_EXTRACTED TEXT_:
/github-miner

A Node.js app written in Typescript for mining data from github/npm and plotting into a Neo4j graph database

Primary LanguagePythonMIT LicenseMIT

github-miner

Local setup

Requirements

  1. git cli latest version
  2. docker latest version
  3. npm cli 6.*
  4. Node.js LTS v10.*

Note: the following instalation steps have been tested on a MacOS system only, however because most of the commands can be executed via the docker container (as well as locally via npm) it should work on other systems without issues.

Steps to setup locally

  1. Open a terminal window and clone this repo: git clone git@github.com:rossanthony/github-miner.git
  2. Run setup: npm run docker-setup (this will trigger a download and build of the required docker containers, plus installation of the npm module dependencies)

Records from a dataset
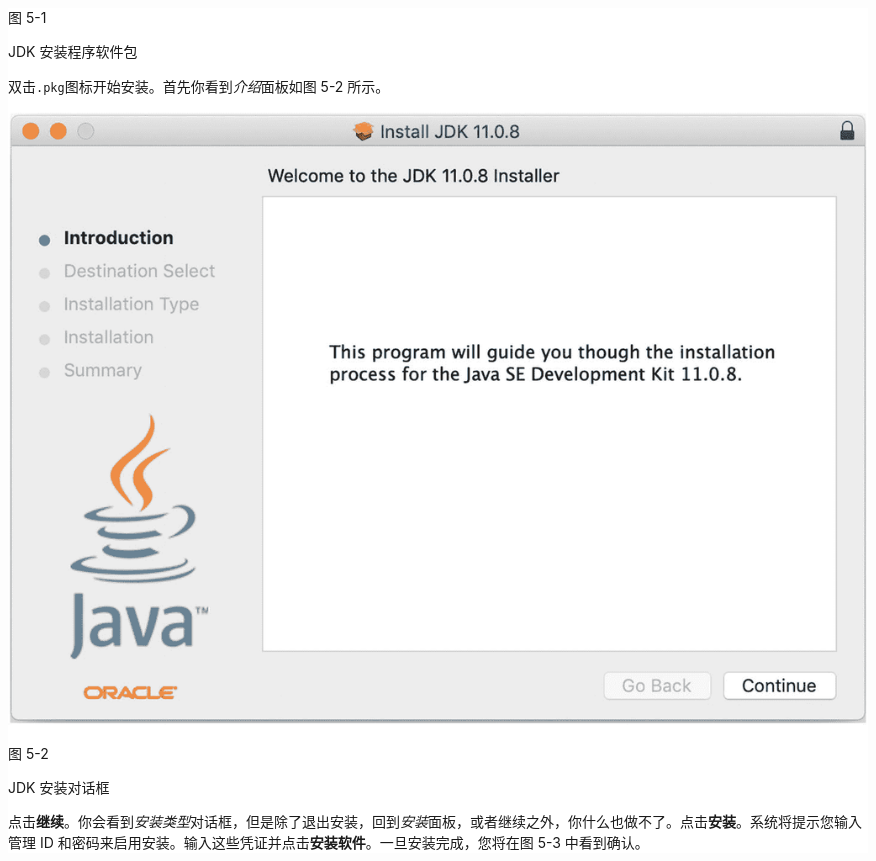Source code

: 图 5-1

JDK 安装程序软件包

双击`.pkg`图标开始安装。首先你看到*介绍*面板如图 5-2 所示。

![img/506025_1_En_5_Fig2_HTML.jpg](img/506025_1_En_5_Fig2_HTML.jpg)

图 5-2

JDK 安装对话框

点击**继续**。你会看到*安装类型*对话框，但是除了退出安装，回到*安装*面板，或者继续之外，你什么也做不了。点击**安装**。系统将提示您输入管理 ID 和密码来启用安装。输入这些凭证并点击**安装软件**。一旦安装完成，您将在图 5-3 中看到确认。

_WORK ORDER 1_: List the four requirements given in the github-miner setup text, each with its version.
_WORK ORDER 2_: Continue the github-miner setup text after its last step.

_YOUR RESPONSE 1_:
- git cli latest version
- docker latest version
- npm cli 6.*
- Node.js LTS v10.*

_YOUR RESPONSE 2_:
  3. Make a copy of .env.default named .env (at the same root level in the project folder, note: this file is in the .gitignore so it won't be commited to avoid exposing secrets), update the following two lines:
GITHUB_CLIENT_ID=
GITHUB_CLIENT_SECRET=

with credentials from your own OAuth Github app. To obtain these to your github account and go to /settings/developers, for more details on this process see here. Without this step the rate-limit will kick in at 10 requests p/min. Authenticated apps are permitted up to 30 requests p/min. 4. Install the neo4j plugins: npm run install-neo4j-plugins

Running the app

Mine the GitHub API and insert data into the local Neo4j graph db

  1. Start mining: npm run mine (local machine) or npm run docker-exec mine (to execute inside the docker container)
  2. Import the mined data into Neo4j: npm run insert (local) or npm run docker-exec insert (docker)
  3. Explore the data via the locally running instance of Neo4j browser: http://localhost:7474

Insert data for one specific repo into the graph db

To import the dependencies for a specific repository use the following command npm run insert <username> <repo>, for example to run it against this repo run:

npm run insert rossanthony github-miner

Once this has run and imported the data, it is possible to run a cypher query like the example below:

MATCH (repo:GitRepo {
	full_name:'rossanthony/github-miner'}
)-[:DEPENDS_ON*]->(dependencies)
RETURN repo, dependencies

This should return all node_modules (direct imports and sub-dependencies) of the project.

Dependency graph for github-miner

For examples of other queries to run see /documentation/queries.md.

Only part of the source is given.